Devant toutes ces images, ces objets, ces mouvements, ces masques et ces corps le langage de la mise en scène est fait dans un ordre bien établi pour raconter l’histoire. C’est cet art de mise en scène qui nous permet cette lecture modeste personnelle que je viens de partager avec les autres spectateurs. C’est en ce moment précis où l’on peut parler de théâtre, je pense. Quand c’est l’objet d’une vision à discuter, d’une action à commenter, d’un accessoire à porter, d’un mouvement à étudier, d’un masque à porter qu’il s’agit et que ca devient intéressant et non pas quand c’est l’objet d’un texte à dire, d’une langue à transmettre, d’une histoire à raconter sous la dictature d’une langue que je ne comprends pas.
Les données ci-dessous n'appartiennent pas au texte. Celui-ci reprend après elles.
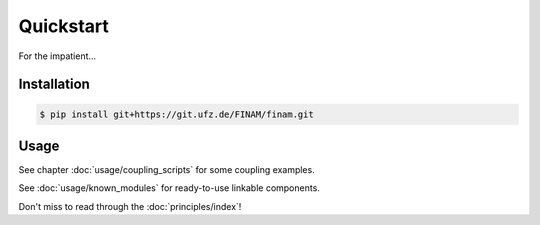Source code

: ==========
Quickstart
==========

For the impatient...

Installation
------------

.. code-block:: bash

    $ pip install git+https://git.ufz.de/FINAM/finam.git

Usage
-----

See chapter :doc:`usage/coupling_scripts` for some coupling examples.

See :doc:`usage/known_modules` for ready-to-use linkable components.

Don't miss to read through the :doc:`principles/index`!
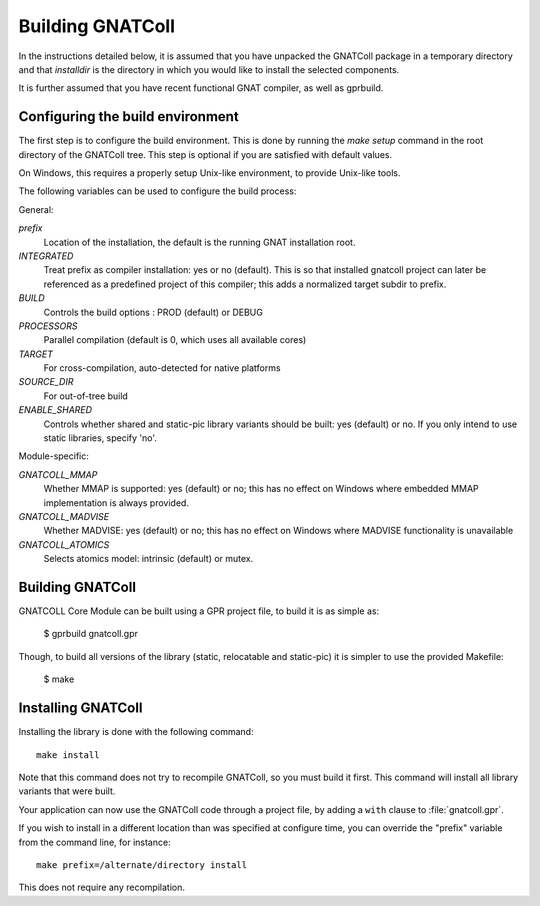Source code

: .. _Building_GNATColl:

*****************
Building GNATColl
*****************

In the instructions detailed below, it is assumed that you have
unpacked the GNATColl package in a temporary directory and that
`installdir` is the directory in which you
would like to install the selected components.

It is further assumed that you have recent functional GNAT compiler, as well
as gprbuild.

.. _Configuring_the_build_environment:

Configuring the build environment
=================================

The first step is to configure the build environment. This is done by
running the `make setup` command in the root directory of the
GNATColl tree. This step is optional if you are satisfied with default values.

On Windows, this requires a properly setup Unix-like environment, to provide
Unix-like tools.

The following variables can be used to configure the build process:

General:

*prefix*
  Location of the installation, the default is the running GNAT installation root.

*INTEGRATED*
  Treat prefix as compiler installation: yes or no (default). This is so that installed gnatcoll project can later be referenced as a predefined project of this compiler; this adds a normalized target subdir to prefix.

*BUILD*
  Controls the build options : PROD (default) or DEBUG

*PROCESSORS*
  Parallel compilation (default is 0, which uses all available cores)

*TARGET*
  For cross-compilation, auto-detected for native platforms

*SOURCE_DIR*
  For out-of-tree build

*ENABLE_SHARED*
  Controls whether shared and static-pic library variants should be built: yes (default) or no. If you only intend to use static libraries, specify 'no'.

Module-specific:

*GNATCOLL_MMAP*
  Whether MMAP is supported: yes (default) or no; this has no effect on Windows where embedded MMAP implementation is always provided.

*GNATCOLL_MADVISE*
  Whether MADVISE: yes (default) or no; this has no effect on Windows where MADVISE functionality is unavailable

*GNATCOLL_ATOMICS*
  Selects atomics model: intrinsic (default) or mutex.


.. _Building_GNATColl:

Building GNATColl
=================

GNATCOLL Core Module can be built using a GPR project file, to build it is as
simple as:

  $ gprbuild gnatcoll.gpr

Though, to build all versions of the library (static, relocatable and
static-pic) it is simpler to use the provided Makefile:

  $ make


.. _Installing_GNATColl:

Installing GNATColl
===================

Installing the library is done with the following command::

  make install
  
Note that this command does not try to recompile GNATColl, so you must build
it first. This command will install all library variants that were built.

Your application can now use the GNATColl code through a project file, by
adding a ``with`` clause to :file:`gnatcoll.gpr`.

If you wish to install in a different location than was specified at
configure time, you can override the "prefix" variable from the command line,
for instance::

    make prefix=/alternate/directory install

This does not require any recompilation.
Bref, les espagnols savent que nous ne comprenons pas l’espagnole c’est pourquoi ils ont bien appris le langage de la scène, ils ont bien compris que le théâtre est universel ou il n’est pas. Alors ils ont misé sur la démocratie du langage théâtral universel. Par conséquent ; ils ont réussi à nous exprimer leur prise de position politique et leurs choix esthétique d’un théâtre pour tous, (« élitiste pour tous ? » peut-être.) contre ce tsunami d’inhumanité ensauvagée qui fait de l’homme un loup pour l’homme, qui fait du marché et du capitaliste les nouveaux colonisateurs du monde, et qui fait de l’objet en plastique (furby, ordinateur, vibreur, téléphone portable, argent blanchi, tablette, ou télévision de la bêtise qui tue) la représentation nouvelle de l’amour, de la fraternité, de la familiarité, de la paternité, de la maternité, de l’amitié et de l’art. Est-ce une question d’image, tout simplement ? Attention, ne tombons pas dans le piège des images. Le théâtre n’est pas l’art des belles images, tout simplement ; sinon qu’est ce que l’art plastique et qu’est ce que le cinéma ? L’image au théâtre n’a de valeur, n’a de sens que dans son rapport avec les autres images, avec l’accessoire qui fait de l’image une image, avec le mouvement de l’acteur, avec le texte, avec le décor et avec la scénographie tout entière. C’est ce rapport, ce lien, ce «tale » qui fait de l’image une image de théâtre. Pour finir, permettez-moi de conduire ces quelques mots de Bernard Dort dans son ouvrage La représentation émancipée. Il dit  :

« Alors, le spectateur pourrait choisir, combler les trous ou gommer les trop pleines d’une telle polyphonie qui ne connaitrait plus de dominante. C’est lui qui serait la clef de voûte de la représentation. Car Brecht a voulu fonder celle-ci non sur elle-même mais sur ce qui lui est extérieur : la place et la réflexion du spectateur. Evoquant aujourd’hui son travail avec Robert Wilson, Heiner Muller, ne dit pas autre chose : « Le plus important est que Bob Wilson soit contre l’interprétation. Tous les éléments de son théâtre sont égaux. Le texte, la lumière, la chorégraphie, tout est de la même importance. »  (3)

Haykel Mani- heykel.mani@yahoo.fr. (00216) 53094506.

(1) Anne Ubersfeld, Lire le théâtre II, L’école du spectateur, Belin, 1996. p.105.
(2) Bertolt Brecht, Ecrits sur le théâtre, L’Arche, 1963, p.250.251.
 (3) Bernard Dort, La représentation émancipée, Le temps du théâtre, 1988, p.181.182.